══ Provided material ══

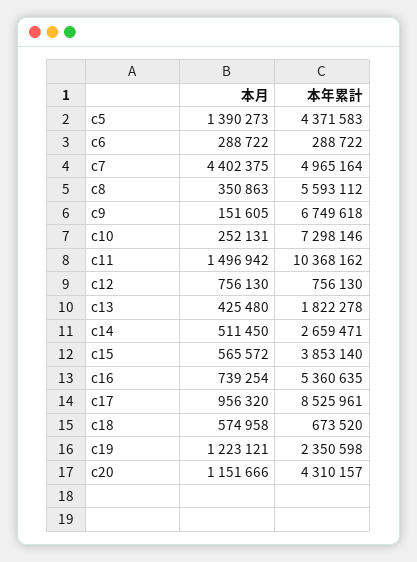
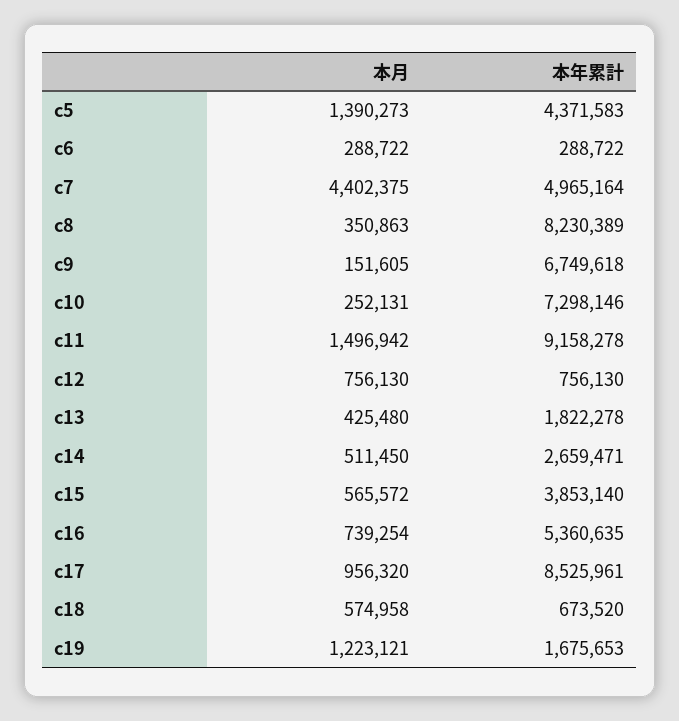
  {
    "本月": {
      "c5": 1390273,
      "c6": 288722,
      "c7": 4402375,
      "c8": 350863,
      "c9": 151605,
      "c10": 252131,
      "c11": 1496942,
      "c12": 756130,
      "c13": 425480,
      "c14": 511450,
      "c15": 565572,
      "c16": 739254,
      "c17": 956320,
      "c18": 574958,
-     "c19": 1223121,
+     "c19": 1223121
-     "c20": 1151666
    },
    "本年累計": {
      "c5": 4371583,
      "c6": 288722,
      "c7": 4965164,
-     "c8": 5593112,
+     "c8": 8230389,
      "c9": 6749618,
      "c10": 7298146,
-     "c11": 10368162,
+     "c11": 9158278,
      "c12": 756130,
      "c13": 1822278,
      "c14": 2659471,
      "c15": 3853140,
      "c16": 5360635,
      "c17": 8525961,
      "c18": 673520,
-     "c19": 2350598,
+     "c19": 1675653
-     "c20": 4310157
    }
  }

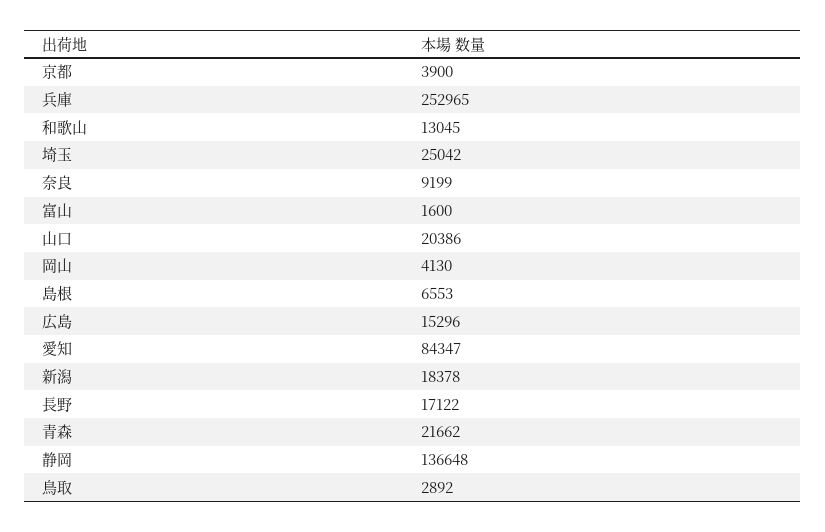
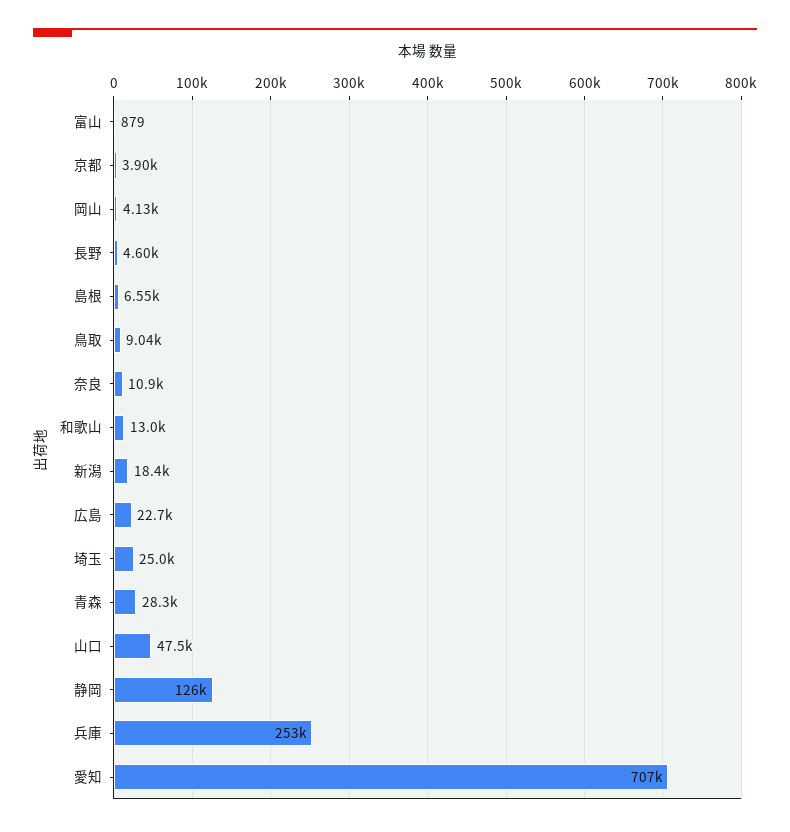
  {
    "京都": 3900,
    "兵庫": 252965,
    "和歌山": 13045,
    "埼玉": 25042,
-   "奈良": 9199,
+   "奈良": 10900,
-   "富山": 1600,
+   "富山": 879,
-   "山口": 20386,
+   "山口": 47500,
    "岡山": 4130,
    "島根": 6553,
-   "広島": 15296,
+   "広島": 22700,
-   "愛知": 84347,
+   "愛知": 707000,
    "新潟": 18378,
-   "長野": 17122,
+   "長野": 4600,
-   "青森": 21662,
+   "青森": 28300,
-   "静岡": 136648,
+   "静岡": 126000,
-   "鳥取": 2892
+   "鳥取": 9040
  }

═══

Exercise: Exactly as written, reproduce all of the entries while dropping the pictures.

Reply:
  {
    "本月": {
      "c5": 1390273,
      "c6": 288722,
      "c7": 4402375,
      "c8": 350863,
      "c9": 151605,
      "c10": 252131,
      "c11": 1496942,
      "c12": 756130,
      "c13": 425480,
      "c14": 511450,
      "c15": 565572,
      "c16": 739254,
      "c17": 956320,
      "c18": 574958,
-     "c19": 1223121,
+     "c19": 1223121
-     "c20": 1151666
    },
    "本年累計": {
      "c5": 4371583,
      "c6": 288722,
      "c7": 4965164,
-     "c8": 5593112,
+     "c8": 8230389,
      "c9": 6749618,
      "c10": 7298146,
-     "c11": 10368162,
+     "c11": 9158278,
      "c12": 756130,
      "c13": 1822278,
      "c14": 2659471,
      "c15": 3853140,
      "c16": 5360635,
      "c17": 8525961,
      "c18": 673520,
-     "c19": 2350598,
+     "c19": 1675653
-     "c20": 4310157
    }
  }

  {
    "京都": 3900,
    "兵庫": 252965,
    "和歌山": 13045,
    "埼玉": 25042,
-   "奈良": 9199,
+   "奈良": 10900,
-   "富山": 1600,
+   "富山": 879,
-   "山口": 20386,
+   "山口": 47500,
    "岡山": 4130,
    "島根": 6553,
-   "広島": 15296,
+   "広島": 22700,
-   "愛知": 84347,
+   "愛知": 707000,
    "新潟": 18378,
-   "長野": 17122,
+   "長野": 4600,
-   "青森": 21662,
+   "青森": 28300,
-   "静岡": 136648,
+   "静岡": 126000,
-   "鳥取": 2892
+   "鳥取": 9040
  }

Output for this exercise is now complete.